* **ACTION À MENER A**:
Répondez à ces questions sur le passage :
(i) L’habitabilité d’été est-elle présentée comme une question d’avenir ou de présent ?
(ii) Depuis quelle année la hausse moyenne de +1,36 °C est-elle comptée ?
(iii) Combien de nuits tropicales par an le littoral méditerranéen pourrait-il connaître ?
* **ACTION À MENER B**:
Ces affirmations concordent-elles avec le passage ? Répondez par oui ou non et citez les mots décisifs.
(i) Les années records du passé sont désormais la norme.
(ii) En 2050, la hausse prévue pour la France est de +2 °C.
(iii) Les vagues de chaleur seraient trois fois plus nombreuses qu’à la fin du XXe siècle.
* **ACTION À MENER C**:
Reproduisez le passage à l’identique, depuis « Repenser les usages » jusqu’à « des extrêmes hydrologiques. » inclus.

* **PASSAGE**:
==========
Repenser les usages pour des étés sans surchauffe
Vagues de chaleur, crues, infrastructures inadaptées, bâtiments mal conçus : l’habitabilité d’été n’est plus une question d’avenir mais de présent. Quelles pistes d’action pour s’adapter et avoir des étés sans surchauffe ?
Pourquoi cette question est-elle aujourd’hui un enjeu central ?
Valérie Masson-Delmotte : Depuis 1850, nous avons gagné +1,36 °C en moyenne, et les années records du passé sont désormais la norme. En 2050, même si on respecte les engagements actuels, on se dirige vers +2 °C au niveau mondial et +2,7 °C pour la France. À la clé : cinq fois plus de vagues de chaleur qu’à la fin du XXe siècle, jusqu’à cent nuits tropicales par an sur le littoral méditerranéen, et une intensification des extrêmes hydrologiques.
==========
* **EXTRAITS DE LISTE**:
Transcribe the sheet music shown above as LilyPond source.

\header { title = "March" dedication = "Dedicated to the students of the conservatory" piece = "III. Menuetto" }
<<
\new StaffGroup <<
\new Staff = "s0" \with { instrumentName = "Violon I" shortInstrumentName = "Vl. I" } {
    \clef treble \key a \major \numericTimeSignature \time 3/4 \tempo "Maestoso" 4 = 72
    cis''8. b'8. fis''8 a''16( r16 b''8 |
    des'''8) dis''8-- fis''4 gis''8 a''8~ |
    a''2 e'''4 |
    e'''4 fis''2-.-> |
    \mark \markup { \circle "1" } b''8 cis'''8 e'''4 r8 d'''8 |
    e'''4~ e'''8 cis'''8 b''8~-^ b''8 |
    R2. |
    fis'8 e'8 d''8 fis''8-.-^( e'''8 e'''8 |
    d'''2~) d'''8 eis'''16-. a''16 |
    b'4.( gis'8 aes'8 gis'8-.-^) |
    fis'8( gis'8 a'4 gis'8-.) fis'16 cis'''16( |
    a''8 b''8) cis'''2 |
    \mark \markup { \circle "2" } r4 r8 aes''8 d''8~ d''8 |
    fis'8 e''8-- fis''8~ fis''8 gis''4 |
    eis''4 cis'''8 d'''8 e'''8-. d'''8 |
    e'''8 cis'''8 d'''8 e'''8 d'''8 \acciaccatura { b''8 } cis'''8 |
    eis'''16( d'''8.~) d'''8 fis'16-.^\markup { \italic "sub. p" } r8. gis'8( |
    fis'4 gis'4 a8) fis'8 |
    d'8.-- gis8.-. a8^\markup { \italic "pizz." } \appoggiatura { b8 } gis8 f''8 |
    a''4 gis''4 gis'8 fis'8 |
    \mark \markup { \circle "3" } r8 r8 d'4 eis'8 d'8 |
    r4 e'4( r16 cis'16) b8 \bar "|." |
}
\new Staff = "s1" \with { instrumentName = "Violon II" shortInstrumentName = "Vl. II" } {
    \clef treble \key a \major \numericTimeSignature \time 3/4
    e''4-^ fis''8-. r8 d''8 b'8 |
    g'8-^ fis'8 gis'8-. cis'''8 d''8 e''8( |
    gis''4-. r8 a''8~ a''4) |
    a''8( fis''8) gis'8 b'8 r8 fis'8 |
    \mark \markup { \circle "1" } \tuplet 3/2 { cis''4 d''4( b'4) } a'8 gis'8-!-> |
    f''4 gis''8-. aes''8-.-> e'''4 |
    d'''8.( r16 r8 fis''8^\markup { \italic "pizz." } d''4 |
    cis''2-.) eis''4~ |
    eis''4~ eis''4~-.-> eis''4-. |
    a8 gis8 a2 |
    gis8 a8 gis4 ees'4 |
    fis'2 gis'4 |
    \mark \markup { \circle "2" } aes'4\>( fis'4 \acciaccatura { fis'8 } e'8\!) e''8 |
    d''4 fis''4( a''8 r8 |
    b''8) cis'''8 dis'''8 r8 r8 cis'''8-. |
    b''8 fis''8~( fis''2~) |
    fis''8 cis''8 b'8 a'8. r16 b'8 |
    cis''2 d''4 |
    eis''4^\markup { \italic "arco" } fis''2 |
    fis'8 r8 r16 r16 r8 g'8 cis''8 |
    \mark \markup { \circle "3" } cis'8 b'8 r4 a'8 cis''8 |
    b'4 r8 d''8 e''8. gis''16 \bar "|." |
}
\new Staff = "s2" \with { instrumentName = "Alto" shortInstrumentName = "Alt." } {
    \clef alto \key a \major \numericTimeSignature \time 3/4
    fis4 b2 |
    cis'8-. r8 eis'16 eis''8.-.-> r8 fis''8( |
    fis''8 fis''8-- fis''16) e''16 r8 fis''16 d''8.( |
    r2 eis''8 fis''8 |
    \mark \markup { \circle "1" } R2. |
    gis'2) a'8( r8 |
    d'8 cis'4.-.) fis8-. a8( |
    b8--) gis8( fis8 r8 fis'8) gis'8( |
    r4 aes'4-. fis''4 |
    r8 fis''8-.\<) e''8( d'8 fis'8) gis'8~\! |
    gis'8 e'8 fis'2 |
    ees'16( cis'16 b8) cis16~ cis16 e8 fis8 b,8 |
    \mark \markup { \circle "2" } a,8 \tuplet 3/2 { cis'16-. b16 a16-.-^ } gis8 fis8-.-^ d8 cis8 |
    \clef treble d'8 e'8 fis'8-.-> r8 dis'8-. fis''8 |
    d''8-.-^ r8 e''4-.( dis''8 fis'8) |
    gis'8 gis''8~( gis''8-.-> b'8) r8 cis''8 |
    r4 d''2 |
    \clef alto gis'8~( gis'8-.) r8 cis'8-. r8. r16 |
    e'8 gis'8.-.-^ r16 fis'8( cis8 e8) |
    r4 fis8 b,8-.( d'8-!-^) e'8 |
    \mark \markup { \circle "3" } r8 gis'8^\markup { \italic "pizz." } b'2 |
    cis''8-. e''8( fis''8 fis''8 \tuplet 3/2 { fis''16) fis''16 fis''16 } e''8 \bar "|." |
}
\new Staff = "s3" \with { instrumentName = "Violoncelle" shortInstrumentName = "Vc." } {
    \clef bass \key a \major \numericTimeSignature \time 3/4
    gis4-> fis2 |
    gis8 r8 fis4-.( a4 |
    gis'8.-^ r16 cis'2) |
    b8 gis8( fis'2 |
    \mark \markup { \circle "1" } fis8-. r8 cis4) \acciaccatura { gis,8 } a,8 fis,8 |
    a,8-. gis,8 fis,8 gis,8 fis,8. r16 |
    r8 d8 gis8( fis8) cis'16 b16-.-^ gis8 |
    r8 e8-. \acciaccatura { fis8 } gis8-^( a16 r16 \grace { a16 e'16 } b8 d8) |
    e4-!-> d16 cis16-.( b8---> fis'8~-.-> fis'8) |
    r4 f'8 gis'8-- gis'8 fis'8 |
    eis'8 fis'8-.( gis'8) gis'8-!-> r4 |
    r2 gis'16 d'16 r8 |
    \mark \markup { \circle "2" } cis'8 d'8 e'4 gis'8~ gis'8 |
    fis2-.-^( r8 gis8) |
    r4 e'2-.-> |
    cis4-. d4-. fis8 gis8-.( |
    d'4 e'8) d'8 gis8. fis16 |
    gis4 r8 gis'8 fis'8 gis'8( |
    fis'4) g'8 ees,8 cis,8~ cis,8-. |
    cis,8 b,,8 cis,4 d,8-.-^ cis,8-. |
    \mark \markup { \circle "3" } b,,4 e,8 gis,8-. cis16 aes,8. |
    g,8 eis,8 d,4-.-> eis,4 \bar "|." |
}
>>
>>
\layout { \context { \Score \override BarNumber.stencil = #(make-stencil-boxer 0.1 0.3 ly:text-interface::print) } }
==========
* **RÉPONSE A**:
(i) De présent.
(ii) 1850.
(iii) Jusqu’à cent.

* **RÉPONSE B**:
(i) Oui : « les années records du passé sont désormais la norme ».
(ii) Non : « +2 °C au niveau mondial et +2,7 °C pour la France ».
(iii) Non : « cinq fois plus de vagues de chaleur qu’à la fin du XXe siècle ».

* **RÉPONSE C**:
Repenser les usages pour des étés sans surchauffe
Vagues de chaleur, crues, infrastructures inadaptées, bâtiments mal conçus : l’habitabilité d’été n’est plus une question d’avenir mais de présent. Quelles pistes d’action pour s’adapter et avoir des étés sans surchauffe ?
Pourquoi cette question est-elle aujourd’hui un enjeu central ?
Valérie Masson-Delmotte : Depuis 1850, nous avons gagné +1,36 °C en moyenne, et les années records du passé sont désormais la norme. En 2050, même si on respecte les engagements actuels, on se dirige vers +2 °C au niveau mondial et +2,7 °C pour la France. À la clé : cinq fois plus de vagues de chaleur qu’à la fin du XXe siècle, jusqu’à cent nuits tropicales par an sur le littoral méditerranéen, et une intensification des extrêmes hydrologiques.